**Set problem**
Please answer from the patch commit message below: in which standard property does the firmware put the factory MAC address?

[BEGIN Passage provided]

Message ID 20240319215836.48178-1-martin@wetterwald.eu
State New
Delegated to: Peter Robinson
Headers show
Series [v2] rpi: Copy eth MAC address from fw DT to loaded DT | expand

Commit Message

Martin Wetterwald March 19, 2024, 9:58 p.m. UTC
Raspberry Pi B models before model 4 don't have an EEPROM nor an OTP to
store the permanent factory MAC address of the NIC.
So the firmware that runs initially computes the factory MAC address of
the board and patches the DTB to give that information to the next
stage.
The MAC is put in the standard property `local-mac-address` which is
inserted in the `ethernet0` node of the firmware-provided FDT.

Here is the algo used by Linux to determine the MAC address (applies for
all models with smsc95xx). It stops as soon as we find a valid MAC.
1) Look at the FDT (mac-address, local-mac-address, address)
2) Try to fetch MAC from EEPROM (always fails on those Raspberry Pis)

[END Passage provided]
[BEGIN Dataset excerpt]

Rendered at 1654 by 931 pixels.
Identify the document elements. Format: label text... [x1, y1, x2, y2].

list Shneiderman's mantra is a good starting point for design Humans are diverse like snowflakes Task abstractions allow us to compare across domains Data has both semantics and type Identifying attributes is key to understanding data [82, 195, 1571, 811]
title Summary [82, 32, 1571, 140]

[END Dataset excerpt]

**Final result**
`local-mac-address`